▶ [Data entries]
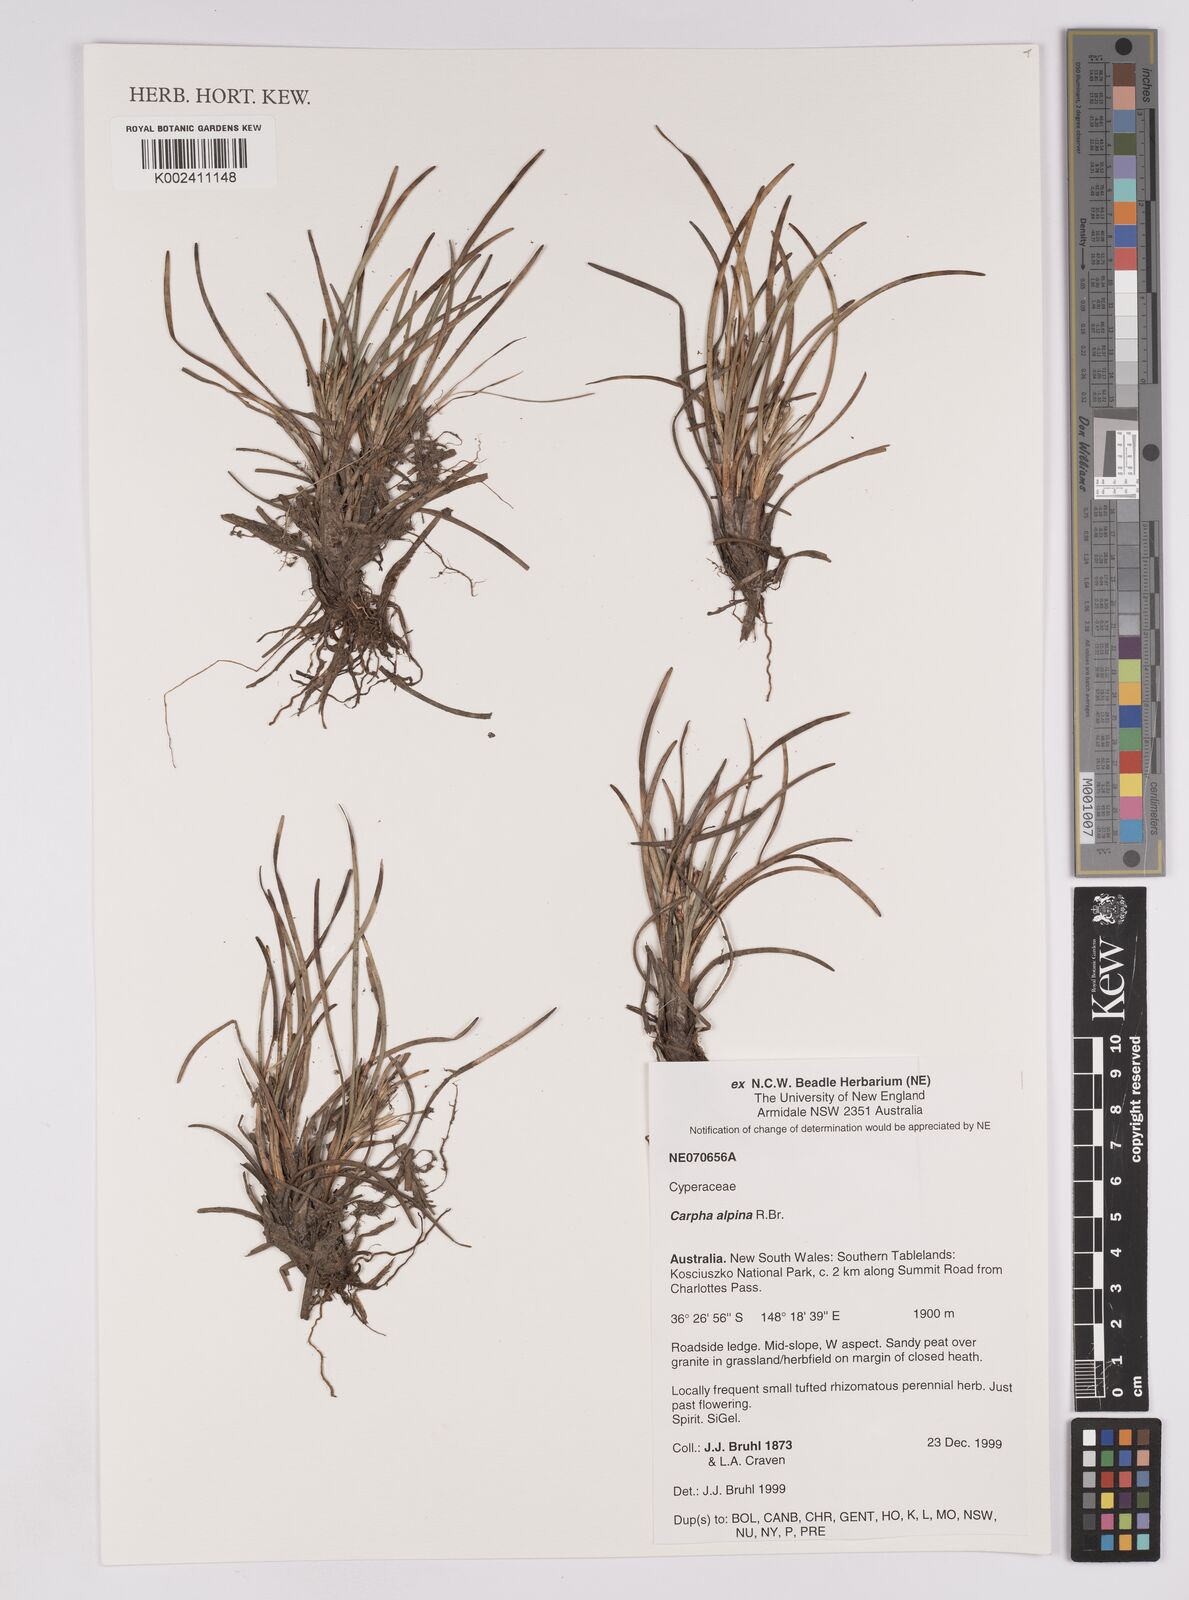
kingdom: Plantae
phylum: Tracheophyta
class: Liliopsida
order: Poales
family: Cyperaceae
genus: Carpha
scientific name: Carpha alpina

▶ [TO BE DONE]
Copy every row above line for line, leaving out the pictures.

▶ [EXERCISE RESPONSE]
kingdom: Plantae
phylum: Tracheophyta
class: Liliopsida
order: Poales
family: Cyperaceae
genus: Carpha
scientific name: Carpha alpina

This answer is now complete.